Commenting on yet another case of campus SJWs run mad, in which a college junior made the mistake of expressing his disinterest in black girls and was subsequently suspended for six months, Walter Hudson nails their end game:
In a real sense, relationships are a privilege. In a world where relationships are consensual, they are a privilege sustained by mutual consent. I retain certain privileges with my spouse, my children, my friends and co-workers, the members of my congregation, and anyone else willing to associate with me.
If we’re going to bemoan such privilege as somehow unfair to those we choose not to associate with, the only practical remedy is removing consent from relationships.

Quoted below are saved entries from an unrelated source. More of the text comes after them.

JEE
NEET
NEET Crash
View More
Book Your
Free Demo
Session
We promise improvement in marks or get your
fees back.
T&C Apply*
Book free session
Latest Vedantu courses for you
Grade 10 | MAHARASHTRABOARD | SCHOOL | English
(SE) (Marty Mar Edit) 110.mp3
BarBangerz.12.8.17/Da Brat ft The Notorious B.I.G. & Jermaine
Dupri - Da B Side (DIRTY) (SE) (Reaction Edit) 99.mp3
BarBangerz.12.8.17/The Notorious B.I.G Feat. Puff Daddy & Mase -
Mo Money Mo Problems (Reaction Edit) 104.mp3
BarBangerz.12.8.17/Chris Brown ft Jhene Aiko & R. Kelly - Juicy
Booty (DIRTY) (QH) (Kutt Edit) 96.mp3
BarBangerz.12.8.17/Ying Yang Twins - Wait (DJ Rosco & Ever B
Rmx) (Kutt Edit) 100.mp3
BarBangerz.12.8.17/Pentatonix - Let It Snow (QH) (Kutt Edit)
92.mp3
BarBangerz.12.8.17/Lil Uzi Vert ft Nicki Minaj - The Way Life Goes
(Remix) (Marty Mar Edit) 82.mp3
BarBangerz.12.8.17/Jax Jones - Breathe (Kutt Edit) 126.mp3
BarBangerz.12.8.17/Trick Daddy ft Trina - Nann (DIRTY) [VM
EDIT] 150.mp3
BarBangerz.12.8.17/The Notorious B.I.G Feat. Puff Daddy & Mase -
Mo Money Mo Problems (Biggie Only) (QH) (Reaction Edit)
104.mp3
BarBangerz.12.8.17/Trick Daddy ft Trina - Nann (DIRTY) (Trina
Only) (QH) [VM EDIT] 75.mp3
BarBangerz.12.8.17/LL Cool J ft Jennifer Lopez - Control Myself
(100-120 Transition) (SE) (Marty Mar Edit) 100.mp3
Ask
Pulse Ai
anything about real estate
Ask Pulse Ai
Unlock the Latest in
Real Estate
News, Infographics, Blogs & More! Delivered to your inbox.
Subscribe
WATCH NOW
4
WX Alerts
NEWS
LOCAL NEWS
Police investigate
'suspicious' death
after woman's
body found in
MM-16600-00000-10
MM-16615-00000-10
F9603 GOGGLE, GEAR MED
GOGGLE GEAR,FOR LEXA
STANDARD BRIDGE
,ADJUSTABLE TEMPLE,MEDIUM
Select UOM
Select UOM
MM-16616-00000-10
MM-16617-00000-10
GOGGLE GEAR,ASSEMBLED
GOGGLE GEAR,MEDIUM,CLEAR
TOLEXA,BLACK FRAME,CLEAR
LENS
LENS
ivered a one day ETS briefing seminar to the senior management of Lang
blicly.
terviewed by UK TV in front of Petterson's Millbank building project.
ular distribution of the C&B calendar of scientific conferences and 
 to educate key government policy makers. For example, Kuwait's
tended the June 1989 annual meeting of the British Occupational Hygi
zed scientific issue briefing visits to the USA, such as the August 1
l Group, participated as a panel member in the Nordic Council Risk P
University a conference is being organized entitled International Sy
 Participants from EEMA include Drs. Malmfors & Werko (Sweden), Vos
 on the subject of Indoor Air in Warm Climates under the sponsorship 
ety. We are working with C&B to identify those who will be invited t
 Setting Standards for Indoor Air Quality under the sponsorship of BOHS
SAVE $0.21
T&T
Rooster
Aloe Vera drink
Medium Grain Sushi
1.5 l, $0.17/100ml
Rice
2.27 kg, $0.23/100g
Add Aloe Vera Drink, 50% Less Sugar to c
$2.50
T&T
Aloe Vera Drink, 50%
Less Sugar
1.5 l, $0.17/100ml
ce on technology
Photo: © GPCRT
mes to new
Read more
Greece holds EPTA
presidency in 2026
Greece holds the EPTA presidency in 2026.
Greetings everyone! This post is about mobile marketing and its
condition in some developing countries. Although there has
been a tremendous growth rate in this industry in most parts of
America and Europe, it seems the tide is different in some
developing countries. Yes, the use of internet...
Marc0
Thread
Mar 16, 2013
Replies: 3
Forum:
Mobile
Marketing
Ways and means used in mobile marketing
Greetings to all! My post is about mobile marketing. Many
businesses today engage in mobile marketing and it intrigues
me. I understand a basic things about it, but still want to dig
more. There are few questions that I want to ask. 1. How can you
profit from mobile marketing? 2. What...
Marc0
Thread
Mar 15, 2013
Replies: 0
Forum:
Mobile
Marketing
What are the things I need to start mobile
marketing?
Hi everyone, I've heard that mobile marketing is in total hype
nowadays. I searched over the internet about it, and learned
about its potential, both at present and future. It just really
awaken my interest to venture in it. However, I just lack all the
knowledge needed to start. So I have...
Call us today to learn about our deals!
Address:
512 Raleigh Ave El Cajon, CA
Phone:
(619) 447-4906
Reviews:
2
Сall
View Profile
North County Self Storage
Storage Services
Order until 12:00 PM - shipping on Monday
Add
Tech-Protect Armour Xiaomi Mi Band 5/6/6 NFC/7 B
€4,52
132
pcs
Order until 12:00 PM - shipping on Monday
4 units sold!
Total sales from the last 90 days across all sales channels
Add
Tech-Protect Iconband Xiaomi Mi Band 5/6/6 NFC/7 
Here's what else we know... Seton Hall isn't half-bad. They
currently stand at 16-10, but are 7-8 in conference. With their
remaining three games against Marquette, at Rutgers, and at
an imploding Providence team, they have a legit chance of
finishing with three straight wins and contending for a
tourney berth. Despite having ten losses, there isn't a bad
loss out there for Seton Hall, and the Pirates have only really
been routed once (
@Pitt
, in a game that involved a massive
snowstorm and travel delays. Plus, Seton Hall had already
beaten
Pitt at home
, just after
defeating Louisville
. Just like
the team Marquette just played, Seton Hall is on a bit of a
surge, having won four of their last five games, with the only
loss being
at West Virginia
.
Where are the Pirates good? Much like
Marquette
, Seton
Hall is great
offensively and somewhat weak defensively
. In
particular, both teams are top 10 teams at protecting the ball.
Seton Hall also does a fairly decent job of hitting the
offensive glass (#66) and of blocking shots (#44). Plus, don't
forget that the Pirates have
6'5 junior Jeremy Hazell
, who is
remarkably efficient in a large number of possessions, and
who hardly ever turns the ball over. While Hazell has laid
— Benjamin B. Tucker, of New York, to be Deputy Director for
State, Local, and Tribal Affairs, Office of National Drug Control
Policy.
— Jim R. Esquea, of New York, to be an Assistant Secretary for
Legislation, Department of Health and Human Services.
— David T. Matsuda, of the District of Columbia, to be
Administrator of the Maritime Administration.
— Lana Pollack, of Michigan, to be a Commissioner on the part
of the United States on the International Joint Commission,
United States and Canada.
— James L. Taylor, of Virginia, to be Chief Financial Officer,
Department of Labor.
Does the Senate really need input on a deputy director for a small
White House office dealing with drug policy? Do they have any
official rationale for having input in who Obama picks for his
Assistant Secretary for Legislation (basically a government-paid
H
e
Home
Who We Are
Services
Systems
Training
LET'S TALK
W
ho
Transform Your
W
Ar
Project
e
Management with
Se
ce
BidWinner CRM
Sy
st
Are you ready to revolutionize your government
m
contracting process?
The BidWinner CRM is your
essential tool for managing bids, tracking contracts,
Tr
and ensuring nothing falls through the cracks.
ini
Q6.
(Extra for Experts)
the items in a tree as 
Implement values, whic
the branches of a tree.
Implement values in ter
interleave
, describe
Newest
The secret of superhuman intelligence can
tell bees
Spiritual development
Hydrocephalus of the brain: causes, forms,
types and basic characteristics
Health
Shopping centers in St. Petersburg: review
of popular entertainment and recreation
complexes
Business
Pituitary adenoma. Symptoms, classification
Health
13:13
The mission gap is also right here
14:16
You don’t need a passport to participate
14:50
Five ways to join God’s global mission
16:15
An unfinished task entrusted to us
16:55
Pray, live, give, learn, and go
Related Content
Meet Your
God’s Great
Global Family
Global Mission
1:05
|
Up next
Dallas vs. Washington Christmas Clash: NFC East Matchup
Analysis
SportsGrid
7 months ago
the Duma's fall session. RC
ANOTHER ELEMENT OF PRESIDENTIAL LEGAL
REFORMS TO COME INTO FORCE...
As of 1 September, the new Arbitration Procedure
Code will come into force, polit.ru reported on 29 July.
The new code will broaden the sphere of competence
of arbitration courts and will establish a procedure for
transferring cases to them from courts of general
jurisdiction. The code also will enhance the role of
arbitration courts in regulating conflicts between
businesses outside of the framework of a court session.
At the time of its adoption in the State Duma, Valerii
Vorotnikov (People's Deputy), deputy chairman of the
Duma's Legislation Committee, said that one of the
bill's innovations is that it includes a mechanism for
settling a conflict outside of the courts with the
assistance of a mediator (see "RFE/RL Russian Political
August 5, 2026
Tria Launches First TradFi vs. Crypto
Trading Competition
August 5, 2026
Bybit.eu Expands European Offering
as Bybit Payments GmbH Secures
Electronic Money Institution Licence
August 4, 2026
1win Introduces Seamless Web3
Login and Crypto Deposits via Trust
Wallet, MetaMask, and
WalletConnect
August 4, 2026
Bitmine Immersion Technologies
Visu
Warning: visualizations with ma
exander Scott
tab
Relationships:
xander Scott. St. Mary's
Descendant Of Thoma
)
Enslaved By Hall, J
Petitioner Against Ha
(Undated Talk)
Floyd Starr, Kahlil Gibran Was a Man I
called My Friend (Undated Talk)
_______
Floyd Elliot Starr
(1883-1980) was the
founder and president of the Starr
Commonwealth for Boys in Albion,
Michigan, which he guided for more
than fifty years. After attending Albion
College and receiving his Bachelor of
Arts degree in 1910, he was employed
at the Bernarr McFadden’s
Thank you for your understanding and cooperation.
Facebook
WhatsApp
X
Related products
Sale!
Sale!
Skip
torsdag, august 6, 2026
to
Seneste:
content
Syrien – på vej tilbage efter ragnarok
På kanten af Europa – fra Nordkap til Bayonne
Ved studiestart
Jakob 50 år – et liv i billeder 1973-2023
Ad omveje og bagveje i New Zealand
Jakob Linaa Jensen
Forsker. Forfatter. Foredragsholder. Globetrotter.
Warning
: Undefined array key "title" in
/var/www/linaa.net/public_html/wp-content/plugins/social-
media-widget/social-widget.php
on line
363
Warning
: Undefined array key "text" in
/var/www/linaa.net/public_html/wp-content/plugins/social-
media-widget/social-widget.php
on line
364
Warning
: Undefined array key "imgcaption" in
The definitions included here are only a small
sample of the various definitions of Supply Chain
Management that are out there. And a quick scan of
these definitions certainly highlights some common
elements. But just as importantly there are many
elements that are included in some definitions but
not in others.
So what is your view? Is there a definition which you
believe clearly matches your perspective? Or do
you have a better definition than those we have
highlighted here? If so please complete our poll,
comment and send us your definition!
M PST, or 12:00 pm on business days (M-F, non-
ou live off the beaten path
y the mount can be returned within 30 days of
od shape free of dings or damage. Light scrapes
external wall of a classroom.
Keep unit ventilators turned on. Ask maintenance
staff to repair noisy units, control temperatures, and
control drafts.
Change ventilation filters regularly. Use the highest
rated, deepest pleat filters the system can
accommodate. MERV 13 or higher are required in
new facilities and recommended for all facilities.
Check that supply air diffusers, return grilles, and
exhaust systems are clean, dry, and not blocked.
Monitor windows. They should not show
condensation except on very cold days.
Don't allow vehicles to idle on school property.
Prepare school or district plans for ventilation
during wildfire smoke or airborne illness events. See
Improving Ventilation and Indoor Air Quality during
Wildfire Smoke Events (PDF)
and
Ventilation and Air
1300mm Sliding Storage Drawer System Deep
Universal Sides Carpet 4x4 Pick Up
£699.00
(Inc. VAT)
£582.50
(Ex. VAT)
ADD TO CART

And this is the point where things get interesting, as one group of campus radicals insists on such things as Yes Means Yes consent rules where you pretty much have to ask permission not only for sex but every step along the way (can I kiss your neck? can I touch your right boob? what about the left one? can I kiss your neck again? etc.) while another group wants to eliminate consent, or at least make it so you can’t not consent to their sexual advances even if they can refuse yours.
Some nutjobs even call it “reverse rape” as in this piece from Thought Catalog that we hope is satire:
That’s as much a Patriarchal power move as rape—in fact, it is rape. Denying a woman sexual fulfillment is rape. He didn’t force me to have sex with him, but he forced me not to have sex with him when I really wanted to—this is obviously just as bad.
…except we’ve seen screencaps from Tumblr expressing the same sentiments that sure didn’t seem to be kidding.
Consent for me but not for thee. The battle of the activists is starting to get entertaining, better make some popcorn.